**What the task asks:** Search the listing for the string "AudioPlayerError". Copy every line that has it.

**Records shown:**
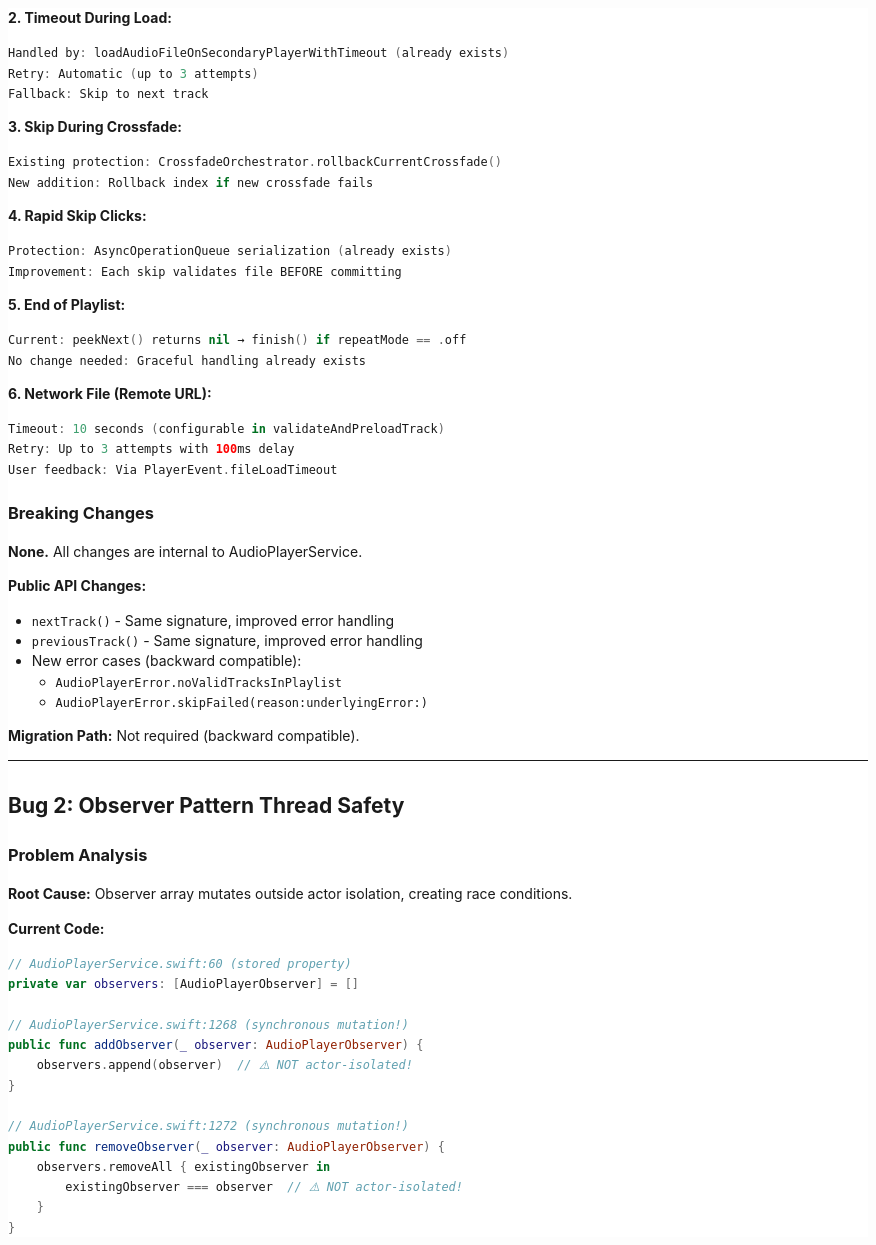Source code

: **2. Timeout During Load:**
```swift
Handled by: loadAudioFileOnSecondaryPlayerWithTimeout (already exists)
Retry: Automatic (up to 3 attempts)
Fallback: Skip to next track
```

**3. Skip During Crossfade:**
```swift
Existing protection: CrossfadeOrchestrator.rollbackCurrentCrossfade()
New addition: Rollback index if new crossfade fails
```

**4. Rapid Skip Clicks:**
```swift
Protection: AsyncOperationQueue serialization (already exists)
Improvement: Each skip validates file BEFORE committing
```

**5. End of Playlist:**
```swift
Current: peekNext() returns nil → finish() if repeatMode == .off
No change needed: Graceful handling already exists
```

**6. Network File (Remote URL):**
```swift
Timeout: 10 seconds (configurable in validateAndPreloadTrack)
Retry: Up to 3 attempts with 100ms delay
User feedback: Via PlayerEvent.fileLoadTimeout
```

### Breaking Changes

**None.** All changes are internal to AudioPlayerService.

**Public API Changes:**
- `nextTrack()` - Same signature, improved error handling
- `previousTrack()` - Same signature, improved error handling
- New error cases (backward compatible):
  - `AudioPlayerError.noValidTracksInPlaylist`
  - `AudioPlayerError.skipFailed(reason:underlyingError:)`

**Migration Path:** Not required (backward compatible).

---

## Bug 2: Observer Pattern Thread Safety

### Problem Analysis

**Root Cause:** Observer array mutates outside actor isolation, creating race conditions.

**Current Code:**
```swift
// AudioPlayerService.swift:60 (stored property)
private var observers: [AudioPlayerObserver] = []

// AudioPlayerService.swift:1268 (synchronous mutation!)
public func addObserver(_ observer: AudioPlayerObserver) {
    observers.append(observer)  // ⚠️ NOT actor-isolated!
}

// AudioPlayerService.swift:1272 (synchronous mutation!)
public func removeObserver(_ observer: AudioPlayerObserver) {
    observers.removeAll { existingObserver in
        existingObserver === observer  // ⚠️ NOT actor-isolated!
    }
}
```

**Task answer:**
  - `AudioPlayerError.noValidTracksInPlaylist`
  - `AudioPlayerError.skipFailed(reason:underlyingError:)`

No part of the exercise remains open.